[Start of Attachment]

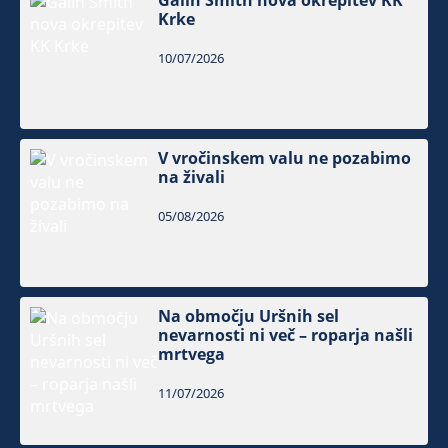
Krke
10/07/2026
V vročinskem valu ne pozabimo
na živali
05/08/2026
Na območju Uršnih sel
nevarnosti ni več – roparja našli
mrtvega
11/07/2026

[End of Attachment]

Pull the text from the lines above word for word, leaving out the pictures.

Krke
10/07/2026
V vročinskem valu ne pozabimo
na živali
05/08/2026
Na območju Uršnih sel
nevarnosti ni več – roparja našli
mrtvega
11/07/2026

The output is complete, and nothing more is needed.